Sorkin, who won a best adapted screenplay Oscar for The Social Network, revealed that he is reading Walter Isaacson's biography of the Apple founder, who died last month, with a view to turning it into a major movie.
George Clooney and ER star Noah Wyle are being considered for the lead role in the film, to be made by Sony Pictures, which paid $1m to option Isaacson's best-selling book. Wyle played Jobs in a 1999 television film, Pirates of Silicon Valley, the only previous occasion in which he has been dramatised.
"Sony has asked me to write the movie and it's something I'm strongly considering," Sorkin told E! Online. "Right now, I'm just in the thinking-about-it stages. It's a really big movie and it's going to be a great movie no matter who writes it." Sorkin, creator of The West Wing, spoke to Jobs on several occasions and was asked to write a film for the Pixar studio, when the technology innovator ran the animation studio.

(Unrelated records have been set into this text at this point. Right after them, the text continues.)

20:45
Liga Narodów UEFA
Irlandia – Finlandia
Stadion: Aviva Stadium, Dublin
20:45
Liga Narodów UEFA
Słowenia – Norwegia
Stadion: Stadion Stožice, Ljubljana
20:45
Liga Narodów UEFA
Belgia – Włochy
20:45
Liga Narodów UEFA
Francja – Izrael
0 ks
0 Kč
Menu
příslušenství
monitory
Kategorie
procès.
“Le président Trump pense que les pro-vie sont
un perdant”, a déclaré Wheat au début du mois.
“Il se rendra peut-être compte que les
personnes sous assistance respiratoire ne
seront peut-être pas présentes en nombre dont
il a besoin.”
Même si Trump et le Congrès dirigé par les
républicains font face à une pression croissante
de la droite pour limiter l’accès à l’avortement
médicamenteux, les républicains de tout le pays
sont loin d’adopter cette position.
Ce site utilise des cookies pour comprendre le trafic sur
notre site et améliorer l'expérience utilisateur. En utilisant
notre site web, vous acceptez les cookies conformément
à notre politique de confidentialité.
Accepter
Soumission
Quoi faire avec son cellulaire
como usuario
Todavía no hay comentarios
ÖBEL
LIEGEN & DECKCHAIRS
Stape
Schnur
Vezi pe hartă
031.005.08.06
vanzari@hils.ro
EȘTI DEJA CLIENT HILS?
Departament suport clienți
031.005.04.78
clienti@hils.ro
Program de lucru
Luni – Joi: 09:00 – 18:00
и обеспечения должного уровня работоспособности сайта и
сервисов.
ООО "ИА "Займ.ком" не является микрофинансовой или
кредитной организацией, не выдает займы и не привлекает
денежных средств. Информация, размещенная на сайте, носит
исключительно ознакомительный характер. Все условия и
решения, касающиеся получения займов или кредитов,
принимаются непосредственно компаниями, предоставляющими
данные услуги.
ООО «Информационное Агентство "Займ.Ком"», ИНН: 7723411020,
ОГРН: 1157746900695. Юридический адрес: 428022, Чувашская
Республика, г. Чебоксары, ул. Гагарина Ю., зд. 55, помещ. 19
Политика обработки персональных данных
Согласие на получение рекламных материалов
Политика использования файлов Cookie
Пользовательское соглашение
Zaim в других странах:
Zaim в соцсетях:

Isaacson's book, written with Jobs's co-operation, details his brutal verbal attacks on employees, and his fierce temper. The Social Network centred on the dispute over who deserved the financial reward for founding Zuckerberg's $80bn company, and the Jobs story, as told in Isaacson's book, has the potential for similarly dramatic scenes. These include Jobs's falling-out with Eric Schmidt, the Google chief executive, over the search-engine company's creation of its Android mobile operating system, which the Apple boss saw as a betrayal.
The film is expected to cover the long-standing rivalry between Jobs and Bill Gates, the Microsoft founder. Jobs told Isaacson that Gates "shamelessly ripped off other people's ideas. He'd be a broader guy if he had dropped acid once or gone off to an ashram when he was younger". Isaacson's book, based on 40 interviews with its subject, was released days after the creator of the iPhone and iPod's death aged 56 from pancreatic cancer. It sold 380,000 copies in its first week on sale in the US.
Sony may seek to reunite Sorkin with David Fincher, who directed the Zuckerberg story. Wyle, 40, is favourite to land the Jobs role after spending time with the Apple boss as research for the 1999 drama.